Kutipan:
☆ ☆ ☆ ☆ ☆

GATRA.com – PERBINCANGAN seputar hukum makan kepiting pada masyarakat Islam Indonesia selama ini terasa setengah hati dan kontroversial. Banyak yang bertanya, tapi dapat jawaban sekenanya. Ada yang yakin hukumnya haram, halal, atau makruh, tapi tidak dilengkapi kajian memadai. Nelayan di Ujung Pangkah, Gresik, Jawa Timur, misalnya, juga mengakui bahwa soal ini masih simpang-siur. Namun berdasarkan pengalaman seadanya, mereka memilih berpendapat halal.
“Di sini hampir sembilan puluh persen nelayan memilih halal,” kata Haji Nur Arifin, seorang nelayan. “Sepengetahuan saya, kepiting hanya hidup di air,” Arifin menambahkan. Berbeda dengan pendapat KH Mutawakil Alalloh yang memandang kepiting haram dimakan. Pengasuh Pesantren Zainul Hasan Genggong, Probolinggo, Jawa Timur, ini beralasan, kepiting bisa hidup di darat dan air (amfibi). Ia menganalogkan dengan haramnya katak yang juga binatang amfibi. “Untuk lebih hati-hati, saya memilih haram,” katanya.
Majelis Ulama Indonesia (MUI) diam-diam melakukan kajian lebih teliti untuk merumuskan fatwa halal-haramnya kepiting. Ketua MUI Prof. Dr. Umar Shihab mengemukakan itu dalam Muktamar VIII Alkhairaat di Palu, Senin pekan lalu. Sebenarnya Umar hanya memaparkan lembaga MUI secara umum. Ketika dijelaskan bahwa MUI mempunyai Komisi Fatwa ada hadirin yang bertanya fatwa terbaru MUI. “Paling akhir, Komisi Fatwa memutuskan fatwa tentang kepiting,” jawab Umar.
Rupanya, kajian kepiting ini disebabkan membanjirnya produk berbahan baku kepiting yang mengajukan sertifikasi halal ke Lembaga Pengkajian Pangan, Obat-obatan, dan Kosmetika (LPPOM) – MUI. “Kami ragu hukum kepiting, karena di masyarakat masih ada silang pendapat, maka kami tanyakan ke Komisi Fatwa,” kata Osmena, Wakil Sekretaris LPPOM. Maka, 29 Mei lalu, Komisi Fatwa mengundang Prof. Dr. Hasanuddin AF, Dekan Fakultas Syari’ah Universitas Islam Negeri Jakarta, untuk presentasi makalah berjudul “Kepiting: Halal atau Haram?”

☆ ☆ ☆ ☆ ☆

Baris yang Disediakan:
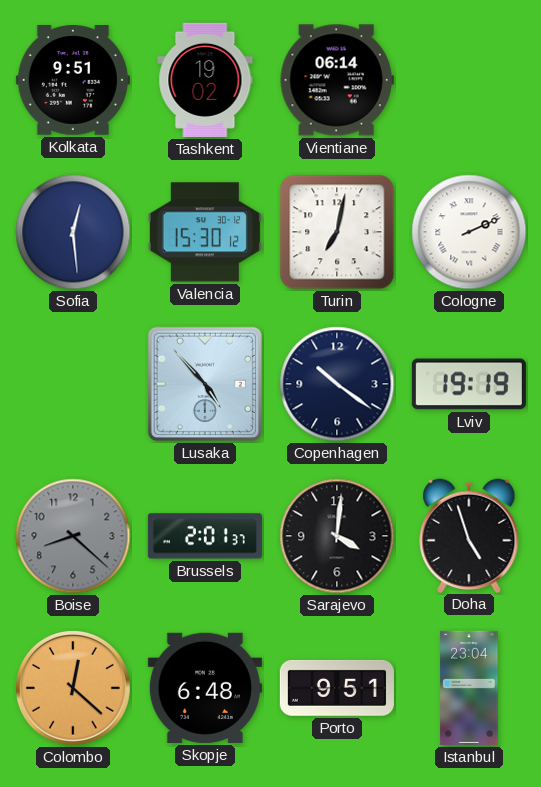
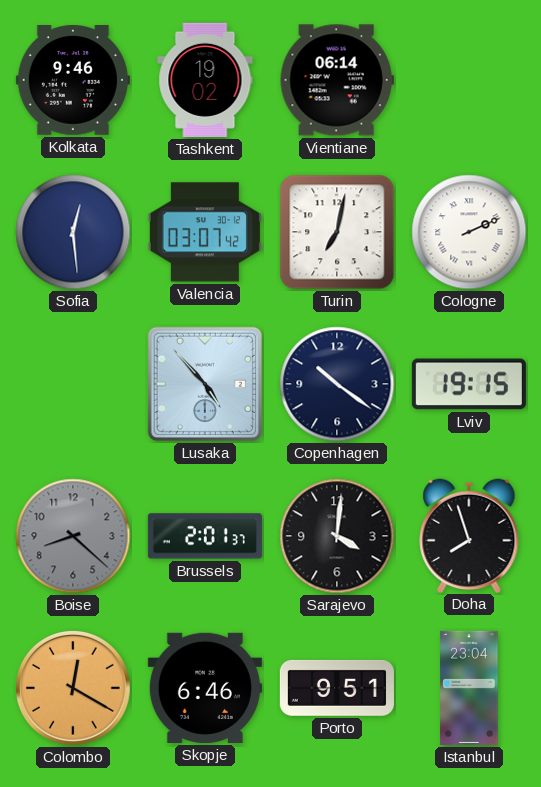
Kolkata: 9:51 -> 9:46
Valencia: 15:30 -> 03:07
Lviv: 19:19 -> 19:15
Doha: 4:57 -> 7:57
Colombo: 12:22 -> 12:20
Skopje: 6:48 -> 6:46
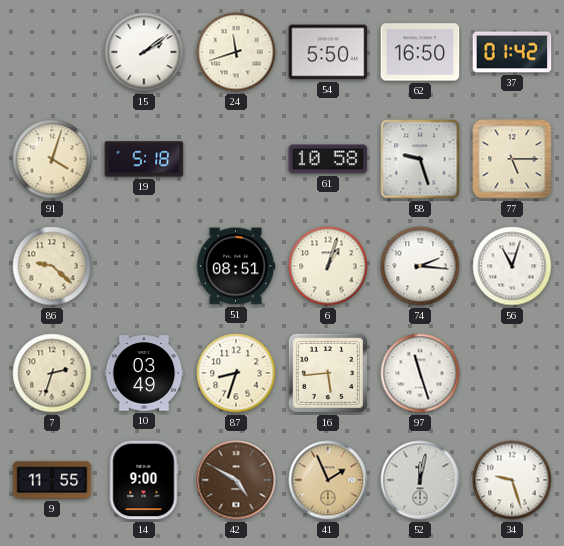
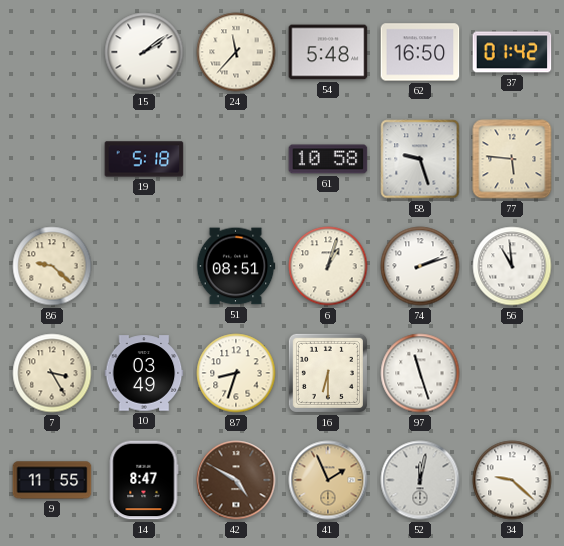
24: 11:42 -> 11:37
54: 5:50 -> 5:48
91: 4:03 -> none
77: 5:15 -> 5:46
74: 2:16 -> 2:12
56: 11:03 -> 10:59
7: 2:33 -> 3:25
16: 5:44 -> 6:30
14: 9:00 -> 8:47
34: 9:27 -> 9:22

☆ ☆ ☆ ☆ ☆

Perbarui bagian kutipan tentang hukum makan kepiting antara "GATRA.com – PERBINCANGAN" dan "memilih berpendapat halal.", termasuk keduanya, dengan mengganti "simpang-siur" menjadi "belum jelas", lalu tuliskan kembali bagian itu.

Hasil yang Diharapkan:
GATRA.com – PERBINCANGAN seputar hukum makan kepiting pada masyarakat Islam Indonesia selama ini terasa setengah hati dan kontroversial. Banyak yang bertanya, tapi dapat jawaban sekenanya. Ada yang yakin hukumnya haram, halal, atau makruh, tapi tidak dilengkapi kajian memadai. Nelayan di Ujung Pangkah, Gresik, Jawa Timur, misalnya, juga mengakui bahwa soal ini masih belum jelas. Namun berdasarkan pengalaman seadanya, mereka memilih berpendapat halal.